Eisenberg Matthew T, Hui Clayton, Nielsen Colby, Shah Anup, Lederman Evan S
Orthopedic Surgery, University of Arizona College of Medicine - Phoenix, Phoenix, USA.
Orthopedics, University of Arizona College of Medicine - Phoenix, Phoenix, USA.
Cureus. 2025 Mar 12;17(3):e80491. doi: 10.7759/cureus.80491. eCollection 2025 Mar.
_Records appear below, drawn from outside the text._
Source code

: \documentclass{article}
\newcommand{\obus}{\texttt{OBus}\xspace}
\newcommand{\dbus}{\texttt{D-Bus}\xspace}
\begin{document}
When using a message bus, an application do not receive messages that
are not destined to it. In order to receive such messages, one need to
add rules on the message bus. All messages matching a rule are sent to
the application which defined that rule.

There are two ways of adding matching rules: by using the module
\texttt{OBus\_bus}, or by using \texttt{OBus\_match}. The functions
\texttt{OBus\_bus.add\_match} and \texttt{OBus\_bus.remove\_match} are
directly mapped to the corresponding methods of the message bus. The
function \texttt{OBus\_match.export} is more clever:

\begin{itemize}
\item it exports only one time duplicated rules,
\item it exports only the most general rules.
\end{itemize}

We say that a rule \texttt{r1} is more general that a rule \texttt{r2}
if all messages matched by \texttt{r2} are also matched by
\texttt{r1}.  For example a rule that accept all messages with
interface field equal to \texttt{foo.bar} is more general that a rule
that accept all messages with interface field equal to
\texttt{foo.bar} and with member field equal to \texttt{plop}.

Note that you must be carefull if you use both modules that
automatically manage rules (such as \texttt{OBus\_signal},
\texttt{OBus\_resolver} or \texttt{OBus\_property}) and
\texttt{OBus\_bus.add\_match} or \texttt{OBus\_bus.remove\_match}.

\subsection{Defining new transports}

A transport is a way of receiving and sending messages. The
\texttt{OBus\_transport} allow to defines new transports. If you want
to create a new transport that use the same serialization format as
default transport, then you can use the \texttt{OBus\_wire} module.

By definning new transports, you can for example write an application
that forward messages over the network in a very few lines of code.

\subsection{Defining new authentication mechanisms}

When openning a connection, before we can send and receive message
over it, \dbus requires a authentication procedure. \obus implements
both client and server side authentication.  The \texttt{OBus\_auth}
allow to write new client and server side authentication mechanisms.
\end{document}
Introduction Reverse shoulder arthroplasty (RSA) is increasingly used to manage various degenerative and traumatic shoulder conditions. Prosthetic joint infection (PJI) remains a rare but serious complication, occurring in approximately 1-4% of cases. Given that colonoscopy can cause transient bacteremia - a potential risk factor for PJI - the current study aimed to determine whether undergoing diagnostic or invasive colonoscopy within one year after RSA is associated with an increased risk of PJI or all-cause revision surgery. Methods A retrospective cohort study was conducted using the PearlDiver All Payer Claims Database (MARINER). Patients who underwent RSA with at least three years of follow-up were identified and stratified into three groups: a control group (no colonoscopy), a diagnostic colonoscopy group, and an invasive colonoscopy group. The colonoscopy occurred within one year after undergoing the index procedure. Demographics, including age and sex, along with comorbidity data (using the Elixhauser Comorbidity Index), were collected. The primary outcomes assessed were the incidence of PJI and the rate of all-cause revision at 3 years postoperatively. Results A total of 1,244 patients in the diagnostic colonoscopy group, 2,973 in the invasive colonoscopy group, and 74,309 in the control group were identified. At three years postoperatively, the incidence of PJI was not significantly different between the diagnostic (3.94% vs. 3.29%, p = 0.20) or invasive (3.8% vs. 3.29%, p = 0.13) groups compared to controls. However, while the rate of all-cause revision in the diagnostic group (7.32% vs. 7.53%, p = 0.78) did not differ significantly from controls, the invasive colonoscopy group approached statistical significance (8.48% vs. 7.53%, p = 0.05) in univariate analysis and was statistically significant in multivariate analysis (OR = 1.63, p ≤ 0.01). Conclusion This study found that undergoing a diagnostic or invasive colonoscopy within one year after RSA does not increase the risk of PJI at three years postoperatively. However, patients who underwent invasive colonoscopy exhibited a higher rate of all-cause revision, which was statistically significant in multivariate analysis. These findings suggest that routine colonoscopy screening should not be deferred in RSA patients due to infection concerns, but the increased risk of revision following invasive colonoscopy highlights the need for further research to determine potential underlying factors.
引言
反肩关节置换术(RSA)越来越多地用于治疗各种退行性和创伤性肩部疾病。人工关节感染(PJI)仍然是一种罕见但严重的并发症,发生率约为1%-4%。鉴于结肠镜检查可导致短暂菌血症——PJI的一个潜在危险因素,本研究旨在确定RSA术后一年内进行诊断性或侵入性结肠镜检查是否会增加PJI或全因翻修手术的风险。
方法
使用PearlDiver全支付者索赔数据库(MARINER)进行一项回顾性队列研究。确定接受RSA且至少随访三年的患者,并将其分为三组:对照组(未进行结肠镜检查)、诊断性结肠镜检查组和侵入性结肠镜检查组。结肠镜检查在接受初次手术的一年内进行。收集人口统计学数据,包括年龄和性别,以及合并症数据(使用埃利克斯豪泽合并症指数)。评估的主要结局是术后3年PJI的发生率和全因翻修率。
结果
诊断性结肠镜检查组共1244例患者,侵入性结肠镜检查组共2973例患者,对照组共74309例患者。术后三年,诊断性结肠镜检查组(3.94%对3.29%,p = 0.20)或侵入性结肠镜检查组(3.8%对3.29%,p = 0.13)与对照组相比,PJI的发生率无显著差异。然而,虽然诊断性结肠镜检查组的全因翻修率(7.32%对7.53%,p = 0.78)与对照组无显著差异,但侵入性结肠镜检查组在单因素分析中接近统计学显著性(8.48%对7.53%,p = 0.05),在多因素分析中具有统计学显著性(OR = 1.63,p≤0.01)。
结论
本研究发现,RSA术后一年内进行诊断性或侵入性结肠镜检查不会增加术后三年PJI的风险。然而,接受侵入性结肠镜检查的患者全因翻修率较高,在多因素分析中具有统计学显著性。这些发现表明,不应因感染担忧而推迟RSA患者的常规结肠镜筛查,但侵入性结肠镜检查后翻修风险增加凸显了进一步研究以确定潜在潜在因素的必要性。